DNA-based immunization for exploring the enlargement of immunological cross-reactivity against the lyssaviruses

Abstract

DNA-based immunization was used for studying the cross-reactivity of lyssavirus neutralizing antibodies and for exploring the induction of a wider range of protection against lyssaviruses. In order to immunize mice with homogeneous and chimeric genes of glycoproteins (G) from two divergent lyssaviruses, we used for the first time a new plasmid (pCI-neo) known to be a highly efficient vector for in vitro expression. The homogeneous plasmids pGPV and pGMok encoded the Pasteur virus (PV: genotype 1-GT-) and Mokola virus (Mok: GT 3) G, respectively.
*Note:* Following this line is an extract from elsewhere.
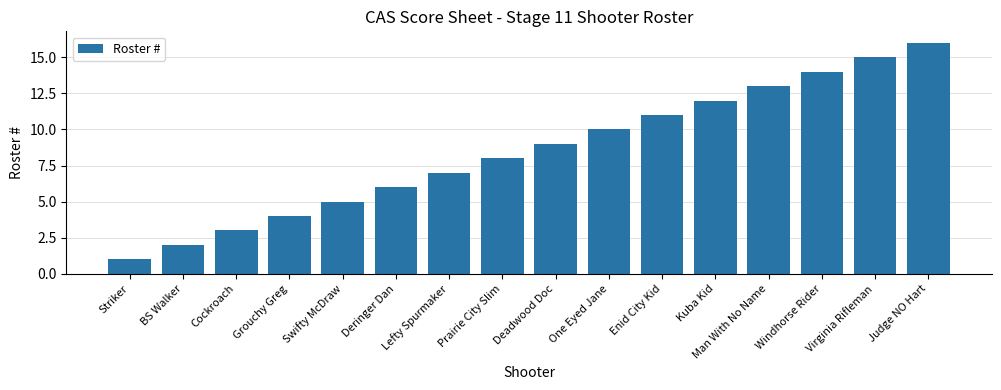

What is the difference between the values at Prairie City Slim and Windhorse Rider?

6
The chimeric pGMokPV encoded the NH2 part of GMok and the COOH part of GPV. These plasmids elicited full protection against intracerebral challenges with various lyssaviruses and a range of antigen-specific and non-specific immune responses. Virus neutralizing antibody (VNAb) levels were dose dependent and a single intramuscular (i.m.) injection of plasmids was sufficient to induce continuous high levels of VNAb. Production of antigen-specific T helper (Th), cytotoxic T cells (Tc) and non-specific natural killer cells was observed. Cross-reactivity studies showed that VNAb are obtained by immunizing with: (i) pGPV against GT 1 (classical rabies), GT 4 (Duvenhage: Duv), GT 5 (European Bat Lyssavirus: EBL-1) and GT 6 (European Bat Lyssavirus: EBL-2); (ii) pGMok against GT 2 (Lagos Bat: LB) and GT 3 (Mokola: Mok); (iii) pGMokPV against all GTs except GT 4 which is weakly neutralized. Therefore, the DNA-based immunization with the chimeric pGMokPV, could be very interesting to enlarge protection to all the lyssaviruses. According to the cross-reactivity of VNAb induced by the G genes, the lyssavirus GTs could be classified into two groups: the first including GT 1, 4, 5 and 6; the second including GT 2 and 3.